Where does the word "августа" occur in the entries below? Copy every line that has it.

=== TASK DATA ===

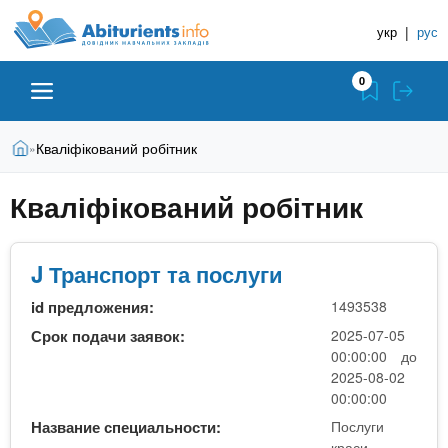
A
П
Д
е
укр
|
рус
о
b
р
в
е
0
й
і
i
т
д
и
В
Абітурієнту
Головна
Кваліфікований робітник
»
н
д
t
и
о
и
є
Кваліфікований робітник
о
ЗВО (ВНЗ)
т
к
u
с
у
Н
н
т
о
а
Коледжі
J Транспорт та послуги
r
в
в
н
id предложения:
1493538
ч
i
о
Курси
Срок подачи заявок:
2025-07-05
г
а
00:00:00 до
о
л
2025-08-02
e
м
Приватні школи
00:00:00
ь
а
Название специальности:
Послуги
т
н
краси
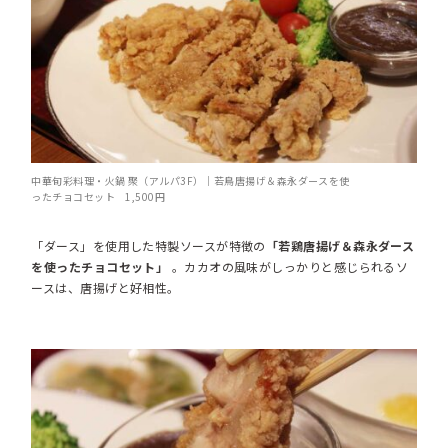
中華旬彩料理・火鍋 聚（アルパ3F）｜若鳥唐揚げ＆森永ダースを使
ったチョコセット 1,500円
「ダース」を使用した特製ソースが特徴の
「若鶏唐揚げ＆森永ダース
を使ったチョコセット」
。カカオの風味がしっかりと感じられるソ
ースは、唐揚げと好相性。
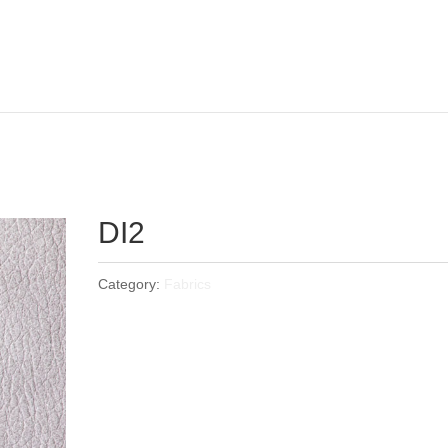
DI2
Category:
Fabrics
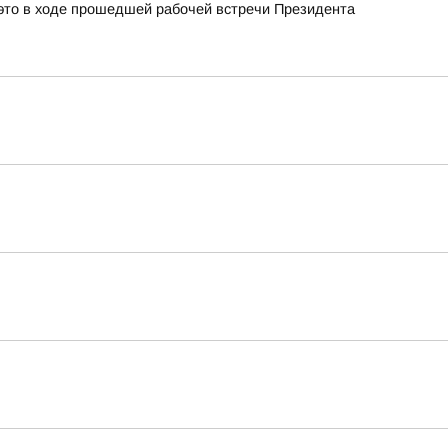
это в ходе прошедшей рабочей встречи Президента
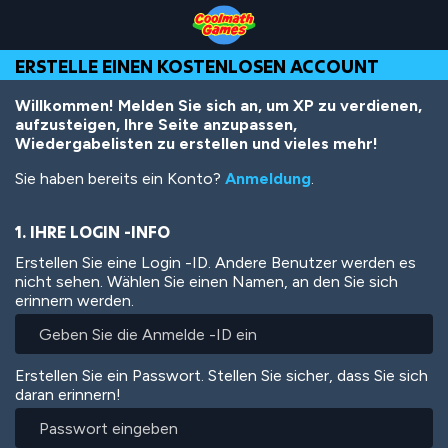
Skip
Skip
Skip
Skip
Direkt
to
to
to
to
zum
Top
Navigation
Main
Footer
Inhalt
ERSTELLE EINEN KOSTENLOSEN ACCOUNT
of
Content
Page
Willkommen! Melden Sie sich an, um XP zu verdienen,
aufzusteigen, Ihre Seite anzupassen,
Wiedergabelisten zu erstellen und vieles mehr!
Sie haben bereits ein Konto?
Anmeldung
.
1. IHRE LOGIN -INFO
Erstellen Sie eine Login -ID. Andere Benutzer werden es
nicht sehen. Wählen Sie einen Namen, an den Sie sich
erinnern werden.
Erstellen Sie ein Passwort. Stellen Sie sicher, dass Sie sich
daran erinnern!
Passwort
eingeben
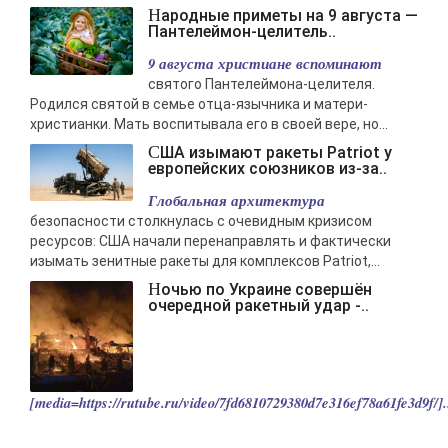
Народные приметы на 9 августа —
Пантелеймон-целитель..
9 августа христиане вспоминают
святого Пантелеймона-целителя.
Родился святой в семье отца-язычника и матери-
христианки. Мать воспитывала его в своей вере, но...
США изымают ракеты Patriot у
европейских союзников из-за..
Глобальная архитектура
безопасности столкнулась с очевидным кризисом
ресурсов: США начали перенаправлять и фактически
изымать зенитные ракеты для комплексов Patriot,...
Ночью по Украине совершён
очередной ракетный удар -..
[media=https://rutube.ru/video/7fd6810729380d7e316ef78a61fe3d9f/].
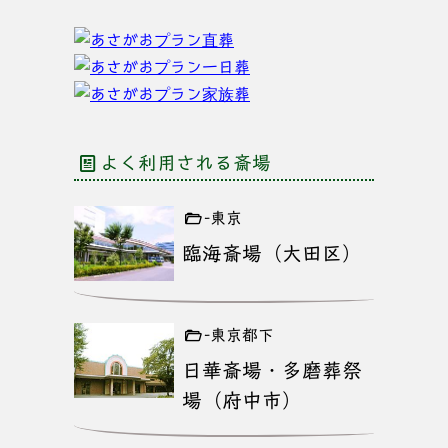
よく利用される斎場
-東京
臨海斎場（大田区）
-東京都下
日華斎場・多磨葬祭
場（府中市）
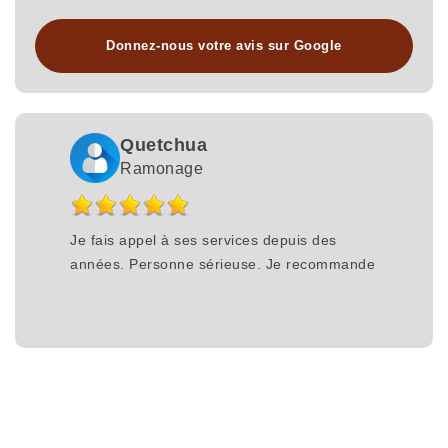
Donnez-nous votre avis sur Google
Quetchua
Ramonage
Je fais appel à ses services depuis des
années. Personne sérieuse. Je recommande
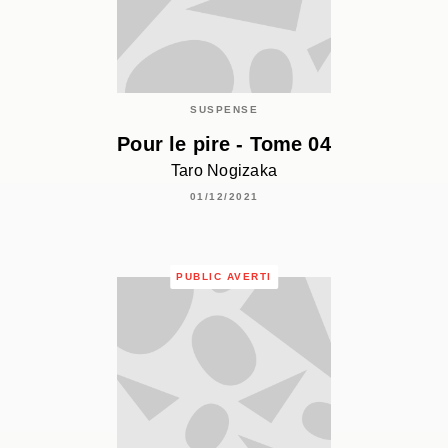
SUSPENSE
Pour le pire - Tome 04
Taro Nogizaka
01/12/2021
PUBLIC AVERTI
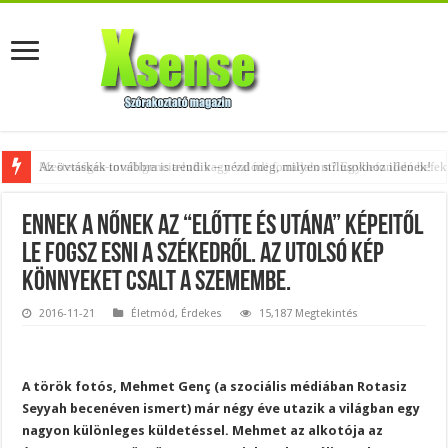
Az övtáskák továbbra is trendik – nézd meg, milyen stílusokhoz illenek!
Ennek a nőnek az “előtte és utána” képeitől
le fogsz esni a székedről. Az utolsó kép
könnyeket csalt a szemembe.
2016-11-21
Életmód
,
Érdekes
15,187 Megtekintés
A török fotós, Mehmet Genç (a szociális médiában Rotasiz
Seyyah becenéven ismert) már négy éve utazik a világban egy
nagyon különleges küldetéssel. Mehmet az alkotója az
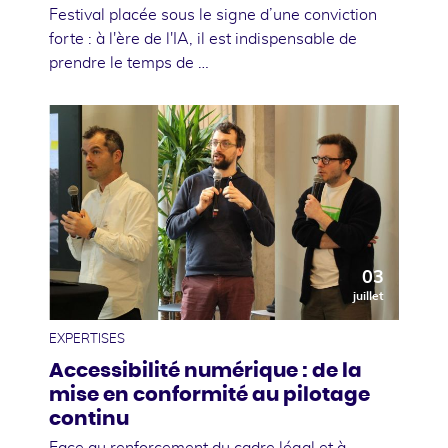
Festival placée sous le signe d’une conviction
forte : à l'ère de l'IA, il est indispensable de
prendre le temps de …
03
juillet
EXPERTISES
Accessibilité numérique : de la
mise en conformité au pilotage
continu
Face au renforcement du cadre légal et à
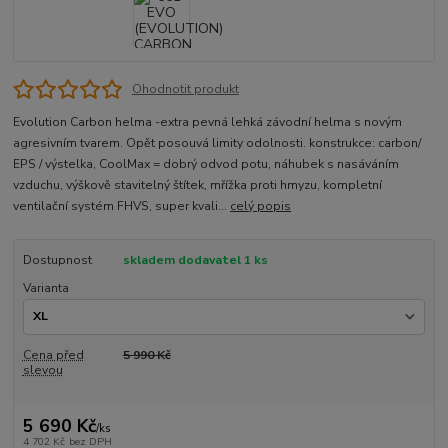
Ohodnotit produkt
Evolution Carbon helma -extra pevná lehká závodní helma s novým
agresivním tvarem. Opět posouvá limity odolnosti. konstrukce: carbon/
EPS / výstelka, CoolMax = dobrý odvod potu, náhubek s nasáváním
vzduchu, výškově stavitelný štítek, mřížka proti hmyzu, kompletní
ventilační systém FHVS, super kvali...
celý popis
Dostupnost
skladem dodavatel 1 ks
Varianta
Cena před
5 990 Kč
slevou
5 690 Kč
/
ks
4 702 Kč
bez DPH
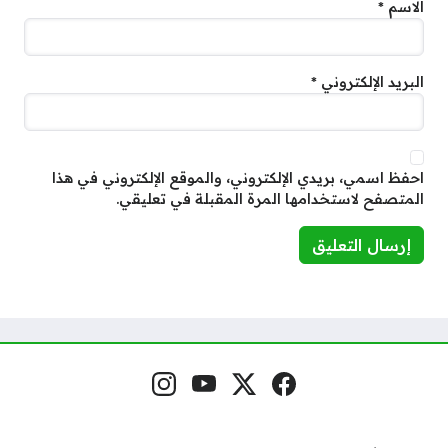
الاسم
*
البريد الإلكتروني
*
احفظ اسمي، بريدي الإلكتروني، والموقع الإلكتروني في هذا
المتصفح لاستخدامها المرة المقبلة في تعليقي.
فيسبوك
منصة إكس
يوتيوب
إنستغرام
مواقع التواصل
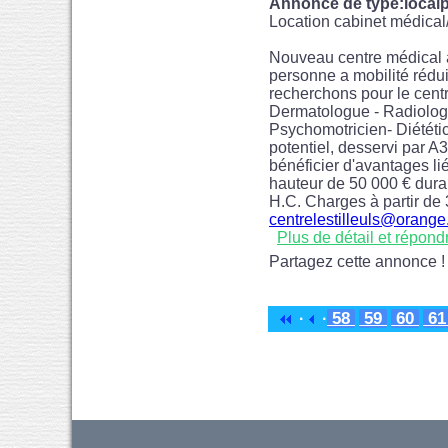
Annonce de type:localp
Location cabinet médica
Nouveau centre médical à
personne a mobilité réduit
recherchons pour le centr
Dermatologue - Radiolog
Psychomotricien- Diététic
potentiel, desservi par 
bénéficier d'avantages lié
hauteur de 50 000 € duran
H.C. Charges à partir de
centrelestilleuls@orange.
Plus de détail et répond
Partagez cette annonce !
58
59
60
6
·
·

===

• **REPLY**:
Народные приметы на 9 августа —
9 августа христиане вспоминают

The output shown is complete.